I think part of the problem is that we forgot how and why to build plug-in systems when we moved to the web. Another issue is that Wasm is more than just a plug-in system and it can be tough to express how and what the use cases are exactly.
Instead of enumerating all the possible things you could do with Wasm, I wanted to attempt to distill the use cases to their simplest form, like a pattern. This pattern doesn’t cover everything, but it focuses on what I have said is the most compelling and differentiating property of Wasm: its sandboxing capabilities.
Application = Computation & Data
An application is, in its simplest form, two things: compute and data. Modern applications are themselves composed of many other applications, all of which exist across the internet and belong to different organizations. Each of these applications also have their own code and their own data.
Moving Data to Compute
The primary way we “integrate” these applications is by moving data from one application which owns it to the computation that needs it.
Let’s say one of our applications we are integrating with is Stripe. We might make HTTP calls to their API and do something with, or store, the result as data. Or they might, unprompted, send us a data payload representing an event in their system (a webhook).
There are many downsides to doing things this way. A couple examples:
- Data Governance
- Once the data leaves your system, you’ve lost control of it. And remember, these applications are spread out through space which includes multiple legal jurisdictions.
- High Latency & Low Reliability
- If an event occurs and the compute needed to handle it belongs to a company across the world, how can you resolve the event in a timely and reliable manner?
Moving Compute to Data
The other option is to move the compute to the data. This isn’t a new idea and is used frequently in the “big data” world. One example that comes top of mind is Apache Hadoop.
But why is this so rare in the web-development world? The primary issue again comes down to isolation. All of these cloud applications are multi-tenant. Shipping code to Stripe for them to run on our behalf when a customer event happens opens them up many risks. If we ship them Ruby code to run in their Rails application, what is to stop us from extracting secrets or data from them or their customers? The current solutions for isolation, e.g. a container, are too heavyweight for most of these scenarios. Imagine if we must send over a whole OS and VM to Stripe so they can boot it up and decide what discounts to apply to an invoice. The result has been that the downsides of sharing data are less than the downsides of sharing compute.

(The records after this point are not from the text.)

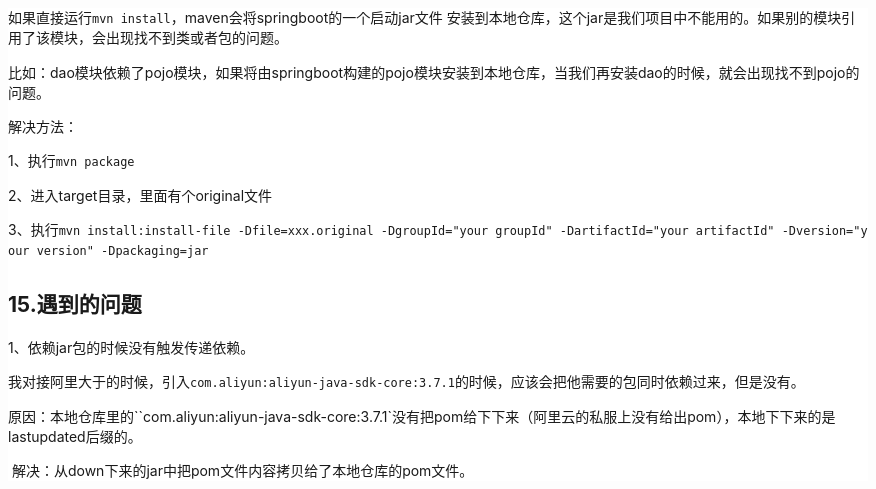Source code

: 如果直接运行`mvn install`，maven会将springboot的一个启动jar文件 安装到本地仓库，这个jar是我们项目中不能用的。如果别的模块引用了该模块，会出现找不到类或者包的问题。

比如：dao模块依赖了pojo模块，如果将由springboot构建的pojo模块安装到本地仓库，当我们再安装dao的时候，就会出现找不到pojo的问题。

解决方法：

1、执行`mvn package`

2、进入target目录，里面有个original文件

3、执行`mvn install:install-file -Dfile=xxx.original -DgroupId="your groupId" -DartifactId="your artifactId" -Dversion="your version" -Dpackaging=jar`

## 15.遇到的问题

1、依赖jar包的时候没有触发传递依赖。

​	我对接阿里大于的时候，引入`com.aliyun:aliyun-java-sdk-core:3.7.1`的时候，应该会把他需要的包同时依赖过来，但是没有。

​	原因：本地仓库里的``com.aliyun:aliyun-java-sdk-core:3.7.1`没有把pom给下下来（阿里云的私服上没有给出pom），本地下下来的是lastupdated后缀的。

​	解决：从down下来的jar中把pom文件内容拷贝给了本地仓库的pom文件。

Wasm Makes This Option Viable
Of course, I think Wasm has changed the balance here. We can easily accept Wasm modules from our partners because they are small, fast, isolated, language independent, and can be run in process. They present as a function to the host developer and are easy to invoke. Because you control the whole world as the host, you can also ensure some level of determinism and reliability as well.
What Does the Future Look Like?
So, should we move all our applications to this new model? Not necessarily. But what we need to do is take stock of the last 20 years of development and ask ourselves what is possible now that we have this option.